MATERIAL PROVIDED:
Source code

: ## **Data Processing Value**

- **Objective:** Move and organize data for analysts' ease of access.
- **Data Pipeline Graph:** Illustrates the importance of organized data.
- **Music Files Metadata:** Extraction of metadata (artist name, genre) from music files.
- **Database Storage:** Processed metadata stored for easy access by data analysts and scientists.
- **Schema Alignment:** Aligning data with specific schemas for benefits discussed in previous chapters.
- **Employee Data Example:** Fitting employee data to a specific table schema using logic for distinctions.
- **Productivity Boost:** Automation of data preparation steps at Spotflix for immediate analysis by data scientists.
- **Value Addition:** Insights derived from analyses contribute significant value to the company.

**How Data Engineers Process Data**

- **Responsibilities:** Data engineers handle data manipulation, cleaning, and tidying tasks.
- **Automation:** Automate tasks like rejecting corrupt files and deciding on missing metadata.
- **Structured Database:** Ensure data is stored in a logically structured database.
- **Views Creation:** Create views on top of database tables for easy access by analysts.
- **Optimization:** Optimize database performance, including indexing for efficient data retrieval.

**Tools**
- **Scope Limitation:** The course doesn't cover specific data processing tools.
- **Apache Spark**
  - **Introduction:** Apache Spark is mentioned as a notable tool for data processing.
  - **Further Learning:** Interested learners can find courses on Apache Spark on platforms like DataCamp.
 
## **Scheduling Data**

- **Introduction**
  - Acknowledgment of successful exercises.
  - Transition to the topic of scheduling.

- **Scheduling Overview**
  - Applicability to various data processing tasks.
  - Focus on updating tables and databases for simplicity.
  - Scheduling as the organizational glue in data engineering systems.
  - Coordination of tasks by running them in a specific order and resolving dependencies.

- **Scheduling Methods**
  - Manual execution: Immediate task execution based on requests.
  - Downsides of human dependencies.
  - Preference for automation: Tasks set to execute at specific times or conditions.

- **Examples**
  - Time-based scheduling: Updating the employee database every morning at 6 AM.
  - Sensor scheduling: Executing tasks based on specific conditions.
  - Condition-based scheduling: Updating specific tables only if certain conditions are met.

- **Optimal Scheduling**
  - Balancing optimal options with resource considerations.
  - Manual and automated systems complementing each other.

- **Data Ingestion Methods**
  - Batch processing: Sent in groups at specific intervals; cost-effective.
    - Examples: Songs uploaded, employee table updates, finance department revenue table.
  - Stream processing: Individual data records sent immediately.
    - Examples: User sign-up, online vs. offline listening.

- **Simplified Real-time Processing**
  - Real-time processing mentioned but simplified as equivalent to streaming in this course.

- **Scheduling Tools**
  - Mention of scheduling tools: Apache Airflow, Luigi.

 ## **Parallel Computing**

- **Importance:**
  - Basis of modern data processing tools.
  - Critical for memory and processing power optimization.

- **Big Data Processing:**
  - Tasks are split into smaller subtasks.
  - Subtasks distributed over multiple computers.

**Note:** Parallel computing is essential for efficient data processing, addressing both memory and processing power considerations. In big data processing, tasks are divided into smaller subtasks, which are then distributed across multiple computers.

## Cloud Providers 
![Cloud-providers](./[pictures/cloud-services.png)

WHAT IS REQUIRED:
The lines you need are those holding the word "Examples"; copy each of them from the material above.

RESPONSE:
- **Examples**
    - Examples: Songs uploaded, employee table updates, finance department revenue table.
    - Examples: User sign-up, online vs. offline listening.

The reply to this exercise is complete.